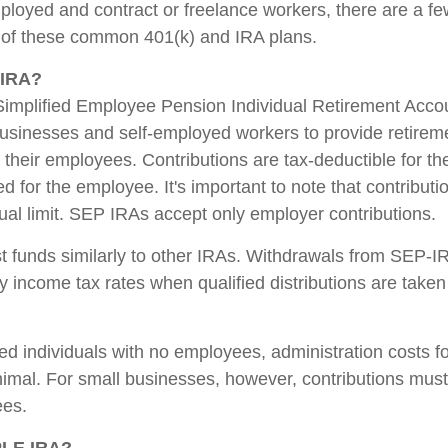
ployed and contract or freelance workers, there are a fe
 of these common 401(k) and IRA plans.
-IRA?
implified Employee Pension Individual Retirement Accoun
usinesses and self-employed workers to provide retireme
their employees. Contributions are tax-deductible for t
d for the employee. It's important to note that contributi
nual limit. SEP IRAs accept only employer contributions.
 funds similarly to other IRAs. Withdrawals from SEP-I
y income tax rates when qualified distributions are taken 
ed individuals with no employees, administration costs 
inimal. For small businesses, however, contributions must
ees.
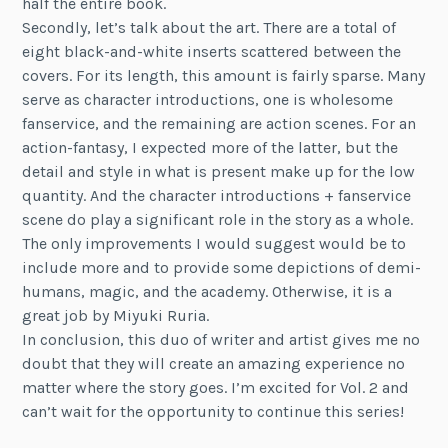
half the entire book.
Secondly, let’s talk about the art. There are a total of
eight black-and-white inserts scattered between the
covers. For its length, this amount is fairly sparse. Many
serve as character introductions, one is wholesome
fanservice, and the remaining are action scenes. For an
action-fantasy, I expected more of the latter, but the
detail and style in what is present make up for the low
quantity. And the character introductions + fanservice
scene do play a significant role in the story as a whole.
The only improvements I would suggest would be to
include more and to provide some depictions of demi-
humans, magic, and the academy. Otherwise, it is a
great job by Miyuki Ruria.
In conclusion, this duo of writer and artist gives me no
doubt that they will create an amazing experience no
matter where the story goes. I’m excited for Vol. 2 and
can’t wait for the opportunity to continue this series!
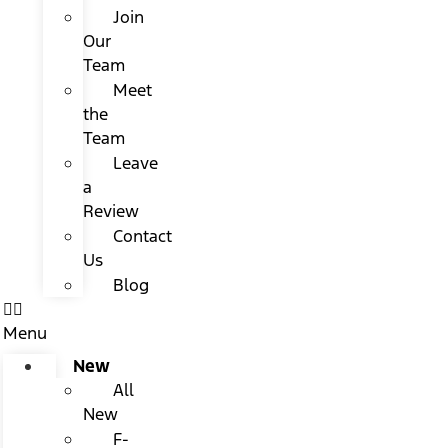
Join
Our
Team
Meet
the
Team
Leave
a
Review
Contact
Us
Blog
Menu
New
All
New
F-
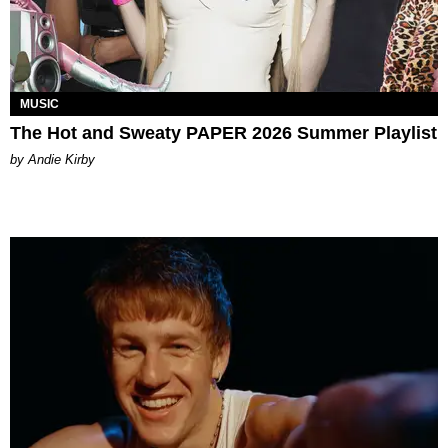
MUSIC
The Hot and Sweaty PAPER 2026 Summer Playlist
by Andie Kirby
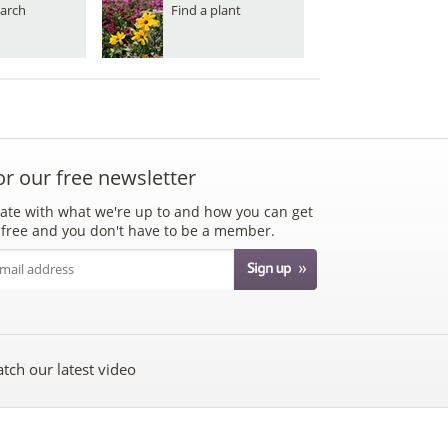
arch
Find a plant
or our free newsletter
ate with what we're up to and how you can get
's free and you don't have to be a member.
tch our latest video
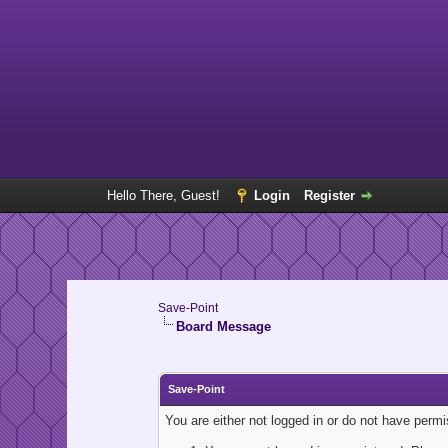
Hello There, Guest!
Login
Register
Save-Point
Board Message
Save-Point
You are either not logged in or do not have perm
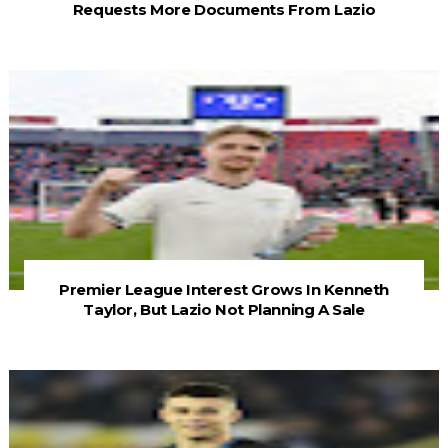
Requests More Documents From Lazio
Premier League Interest Grows In Kenneth
Taylor, But Lazio Not Planning A Sale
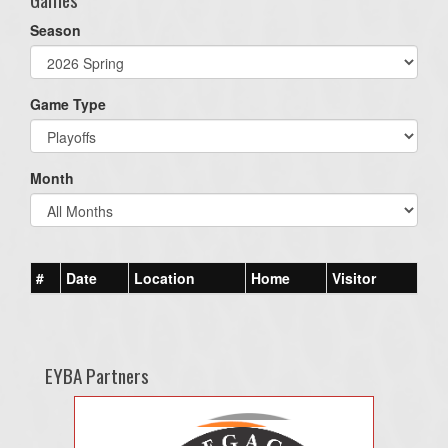
Season
Game Type
Month
#
Date
Location
Home
Visitor
EYBA Partners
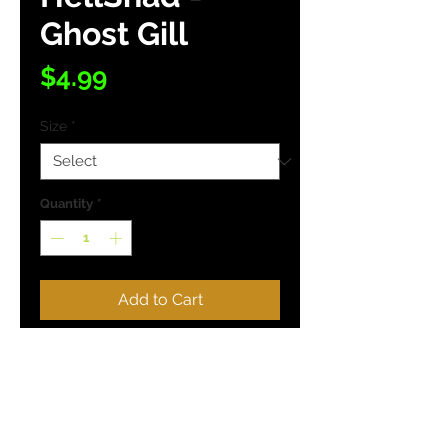
Ghost Gill
Price
$4.99
Size
*
Quantity
*
Add to Cart
Buy Now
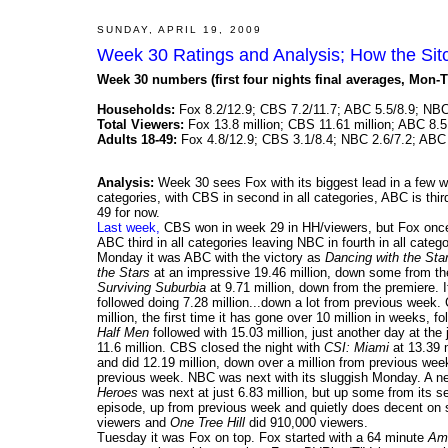
SUNDAY, APRIL 19, 2009
Week 30 Ratings and Analysis; How the Si
Week 30 numbers (first four nights final averages, Mon-T
Households:
Fox 8.2/12.9; CBS 7.2/11.7; ABC 5.5/8.9; NBC
Total Viewers:
Fox 13.8 million; CBS 11.61 million; ABC 8.5 
Adults 18-49:
Fox 4.8/12.9; CBS 3.1/8.4; NBC 2.6/7.2; ABC 
Analysis:
Week 30 sees Fox with its biggest lead in a few week
categories, with CBS in second in all categories, ABC is thir
49 for now.
Last week,
CBS won in week 29 in HH/viewers, but Fox once
ABC third in all categories leaving NBC in fourth in all catego
Monday it was ABC with the victory as
Dancing with the Sta
the Stars
at an impressive 19.46 million, down some from th
Surviving Suburbia
at 9.71 million, down from the premiere. 
followed doing 7.28 million...down a lot from previous week
million, the first time it has gone over 10 million in weeks, 
Half Men
followed with 15.03 million, just another day at the
11.6 million. CBS closed the night with
CSI: Miami
at 13.39 
and did 12.19 million, down over a million from previous we
previous week. NBC was next with its sluggish Monday. A 
Heroes
was next at just 6.83 million, but up some from its s
episode, up from previous week and quietly does decent on
viewers and
One Tree Hill
did 910,000 viewers.
Tuesday it was Fox on top. Fox started with a 64 minute
Ame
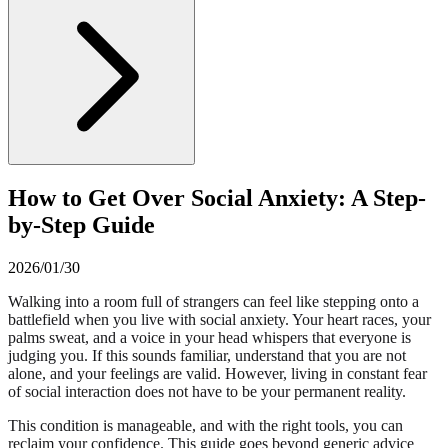
How to Get Over Social Anxiety: A Step-
by-Step Guide
2026/01/30
Walking into a room full of strangers can feel like stepping onto a
battlefield when you live with social anxiety. Your heart races, your
palms sweat, and a voice in your head whispers that everyone is
judging you. If this sounds familiar, understand that you are not
alone, and your feelings are valid. However, living in constant fear
of social interaction does not have to be your permanent reality.
This condition is manageable, and with the right tools, you can
reclaim your confidence. This guide goes beyond generic advice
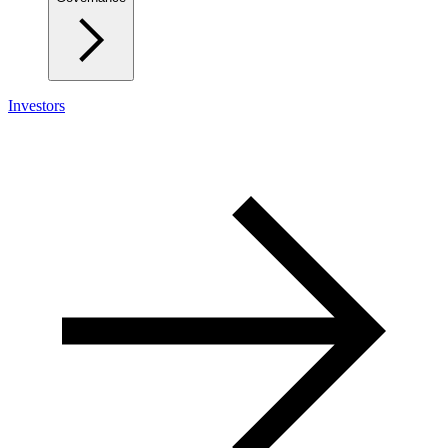
Investors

******

_What is required:_ Reproduce the text of every item above, line by line and word for word, leaving out the pictures.

_Written response:_
ployed and contract or freelance workers, there are a fe
 of these common 401(k) and IRA plans.
-IRA?
implified Employee Pension Individual Retirement Accoun
usinesses and self-employed workers to provide retireme
their employees. Contributions are tax-deductible for t
d for the employee. It's important to note that contributi
nual limit. SEP IRAs accept only employer contributions.
 funds similarly to other IRAs. Withdrawals from SEP-I
y income tax rates when qualified distributions are taken 
ed individuals with no employees, administration costs 
inimal. For small businesses, however, contributions must
ees.
half the entire book.
Secondly, let’s talk about the art. There are a total of
eight black-and-white inserts scattered between the
covers. For its length, this amount is fairly sparse. Many
serve as character introductions, one is wholesome
fanservice, and the remaining are action scenes. For an
action-fantasy, I expected more of the latter, but the
detail and style in what is present make up for the low
quantity. And the character introductions + fanservice
scene do play a significant role in the story as a whole.
The only improvements I would suggest would be to
include more and to provide some depictions of demi-
humans, magic, and the academy. Otherwise, it is a
great job by Miyuki Ruria.
In conclusion, this duo of writer and artist gives me no
doubt that they will create an amazing experience no
matter where the story goes. I’m excited for Vol. 2 and
can’t wait for the opportunity to continue this series!
Join
Our
Team
Meet
the
Team
Leave
a
Review
Contact
Us
Blog
Menu
New
All
New
F-
MUSIC
The Hot and Sweaty PAPER 2026 Summer Playlist
by Andie Kirby
arch
Find a plant
or our free newsletter
ate with what we're up to and how you can get
's free and you don't have to be a member.
tch our latest video
Hello There, Guest!
Login
Register
Save-Point
Board Message
Save-Point
You are either not logged in or do not have perm
Requests More Documents From Lazio
Premier League Interest Grows In Kenneth
Taylor, But Lazio Not Planning A Sale
Season
Game Type
Month
#
Date
Location
Home
Visitor
EYBA Partners
Ghost Gill
Price
$4.99
Size
*
Quantity
*
Add to Cart
Buy Now
SUNDAY, APRIL 19, 2009
Week 30 Ratings and Analysis; How the Si
Week 30 numbers (first four nights final averages, Mon-T
Households:
Fox 8.2/12.9; CBS 7.2/11.7; ABC 5.5/8.9; NBC
Total Viewers:
Fox 13.8 million; CBS 11.61 million; ABC 8.5 
Adults 18-49:
Fox 4.8/12.9; CBS 3.1/8.4; NBC 2.6/7.2; ABC 
Analysis:
Week 30 sees Fox with its biggest lead in a few week
categories, with CBS in second in all categories, ABC is thir
49 for now.
Last week,
CBS won in week 29 in HH/viewers, but Fox once
ABC third in all categories leaving NBC in fourth in all catego
Monday it was ABC with the victory as
Dancing with the Sta
the Stars
at an impressive 19.46 million, down some from th
Surviving Suburbia
at 9.71 million, down from the premiere. 
followed doing 7.28 million...down a lot from previous week
million, the first time it has gone over 10 million in weeks, 
Half Men
followed with 15.03 million, just another day at the
11.6 million. CBS closed the night with
CSI: Miami
at 13.39 
and did 12.19 million, down over a million from previous we
previous week. NBC was next with its sluggish Monday. A 
Heroes
was next at just 6.83 million, but up some from its s
episode, up from previous week and quietly does decent on
viewers and
One Tree Hill
did 910,000 viewers.
Tuesday it was Fox on top. Fox started with a 64 minute
Ame
How to Get Over Social Anxiety: A Step-
by-Step Guide
2026/01/30
Walking into a room full of strangers can feel like stepping onto a
battlefield when you live with social anxiety. Your heart races, your
palms sweat, and a voice in your head whispers that everyone is
judging you. If this sounds familiar, understand that you are not
alone, and your feelings are valid. However, living in constant fear
of social interaction does not have to be your permanent reality.
This condition is manageable, and with the right tools, you can
reclaim your confidence. This guide goes beyond generic advice
Investors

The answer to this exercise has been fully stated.